Resolution 567 for the General City Council Election. Ward 1 councilman Jeremy Bumgarner and Ward 2 councilman Stan Jones are up for re-election on Tuesday, April 6. Filing period is Feb. 1 -3 from 8 a.m. to 5 p.m. at the Murray County Election Board in Sulphur.
There will be a speed limit change in school zones from 7:30 to 8:30 a.m. and 2:45 to 3:45 p.m. to 25 miles per hour.
The training and travel line item on the city’s budget will be $3,000 less after council agreed to add that money to legal publications/advertising. City Treasurer/Clerk Susie Suther said that she wanted to work with Munico, a firm that legally reviews city codes and ordinances to make sure there are no problems with Davis codes and laws. This process is $3,000 and the council voted unanimously to approve this smart review of the city’s ordinances and codes.

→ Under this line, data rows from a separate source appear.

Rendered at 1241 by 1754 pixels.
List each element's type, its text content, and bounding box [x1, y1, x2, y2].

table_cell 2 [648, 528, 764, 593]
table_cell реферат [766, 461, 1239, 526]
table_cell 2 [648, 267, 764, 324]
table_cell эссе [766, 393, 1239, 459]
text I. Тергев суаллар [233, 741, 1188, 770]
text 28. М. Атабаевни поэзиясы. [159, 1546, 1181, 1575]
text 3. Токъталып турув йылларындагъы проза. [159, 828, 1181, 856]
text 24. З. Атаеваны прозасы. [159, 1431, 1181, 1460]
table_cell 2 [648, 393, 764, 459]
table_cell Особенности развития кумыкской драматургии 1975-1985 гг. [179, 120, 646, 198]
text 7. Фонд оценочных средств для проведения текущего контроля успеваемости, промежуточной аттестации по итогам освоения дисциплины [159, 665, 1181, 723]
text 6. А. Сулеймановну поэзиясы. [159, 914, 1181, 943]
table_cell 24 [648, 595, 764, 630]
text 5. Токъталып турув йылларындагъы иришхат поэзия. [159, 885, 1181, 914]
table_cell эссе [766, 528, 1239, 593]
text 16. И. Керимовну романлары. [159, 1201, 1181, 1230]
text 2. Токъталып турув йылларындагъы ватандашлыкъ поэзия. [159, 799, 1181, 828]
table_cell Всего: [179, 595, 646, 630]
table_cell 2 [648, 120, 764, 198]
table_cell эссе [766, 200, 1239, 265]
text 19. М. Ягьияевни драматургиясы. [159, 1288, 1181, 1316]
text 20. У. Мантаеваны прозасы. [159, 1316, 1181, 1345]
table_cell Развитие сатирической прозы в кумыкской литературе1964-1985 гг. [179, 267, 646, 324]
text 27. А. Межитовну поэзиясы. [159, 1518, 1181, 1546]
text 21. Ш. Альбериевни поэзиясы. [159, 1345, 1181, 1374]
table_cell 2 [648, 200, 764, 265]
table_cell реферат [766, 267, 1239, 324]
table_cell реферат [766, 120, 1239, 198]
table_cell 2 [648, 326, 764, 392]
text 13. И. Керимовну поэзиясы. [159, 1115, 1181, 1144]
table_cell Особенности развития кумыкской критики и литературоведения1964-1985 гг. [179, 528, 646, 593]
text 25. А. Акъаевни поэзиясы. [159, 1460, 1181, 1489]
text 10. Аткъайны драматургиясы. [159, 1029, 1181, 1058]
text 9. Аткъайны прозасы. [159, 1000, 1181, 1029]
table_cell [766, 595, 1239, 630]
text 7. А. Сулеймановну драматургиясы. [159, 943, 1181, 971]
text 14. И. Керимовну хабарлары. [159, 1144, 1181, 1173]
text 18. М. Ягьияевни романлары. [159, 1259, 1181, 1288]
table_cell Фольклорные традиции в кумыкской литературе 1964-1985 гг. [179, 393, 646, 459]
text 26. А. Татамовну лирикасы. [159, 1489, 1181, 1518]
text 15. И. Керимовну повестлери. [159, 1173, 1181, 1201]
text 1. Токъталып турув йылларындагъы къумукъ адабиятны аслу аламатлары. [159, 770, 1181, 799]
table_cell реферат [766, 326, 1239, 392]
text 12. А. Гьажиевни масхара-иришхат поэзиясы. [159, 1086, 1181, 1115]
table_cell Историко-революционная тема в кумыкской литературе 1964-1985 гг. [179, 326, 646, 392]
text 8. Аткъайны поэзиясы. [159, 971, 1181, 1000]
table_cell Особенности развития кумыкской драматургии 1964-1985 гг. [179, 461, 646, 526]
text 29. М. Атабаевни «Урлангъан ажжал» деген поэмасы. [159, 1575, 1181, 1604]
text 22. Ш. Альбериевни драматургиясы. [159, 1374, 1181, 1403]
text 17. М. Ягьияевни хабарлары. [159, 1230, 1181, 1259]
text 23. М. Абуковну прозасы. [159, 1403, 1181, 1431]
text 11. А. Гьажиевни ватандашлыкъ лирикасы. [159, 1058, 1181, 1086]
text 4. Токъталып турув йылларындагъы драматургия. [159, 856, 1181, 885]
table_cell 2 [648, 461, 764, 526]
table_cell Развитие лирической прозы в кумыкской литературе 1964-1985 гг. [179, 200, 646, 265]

In the city manager’s report, Justin Ramsey with Cross Bar Ranch, addressed the council regarding their progress as managers of the property.
They are four years into a 10 year lease ending in 2027. Ramsey said “We are optimistic at we have going at Cross Bar. We went into running Cross Bar blind, we figured it out as we went. Rome was not built in a day. We have a good base now and flow and function. We are working to adapt our master plan and move forward.”
Ramsey said the group is working on an entrance gate, trail signage, rv sites, shower house, speed limit signs and roadways. One thing he’s proud of is the cedar control they’ve done at the ranch. He said that couldn’t have happened without the help of the Coffey family.
The city has set benchmarks for Ramsey and his partners at the ranch. “When we set these benchmarks, they were for a ranch I’ve never worked on. Now I feel different and maybe those need to change. We need to do what makes sense,” Ramsey said. One of the benchmarks included a paved “main” road. Ramsey said they have put nearly $200,000 in roads to date.
An atv race from Arkansas has looked into a Labor Day race at Cross Bar and Ramsey said they are looking into more events for the park. He was very excited about the recent Ultra4 race and the ranch’s partnership with Turner Falls Park, uniting the two properties.
“I won’t lie, this is not easy,” Ramsey said. “That’s a big, hard mountain and we’ve worked hard to get there. We’re not where we want to be yet but it’s going well.
Ramsey hopes to bring members of the council to the ranch in March for a site visit.
New Davis Chamber of Commerce director Monica Popkess made her introductory presentation to the council with plans regarding a fresh start at the chamber.
On Jan. 20, Popkess will host a Zoom meeting for the Davis Chamber of Commerce. In this meeting, she hopes to be able to find out what business owners in the community need from the chamber and how she can assist them. “I want to hear why they are chamber members,” Popkess said. “Just because it’s what we’ve always done is the wrong answer.”
Later in January, the chamber board will host a Zoom board members retreat and in February chamber committee meetings will start. Those wishing to learn more about the Davis Chamber of Commerce are invited to attend the Jan. 20 meeting or contact Popkess at the Davis Chamber by calling (580) 369-2402 or visiting the Chamber at 100 E. Main Street.
The next City Council meeting is Monday, Feb. 8 at 6 p.m. at the Davis City Council Chambers located at 308 South Third Street.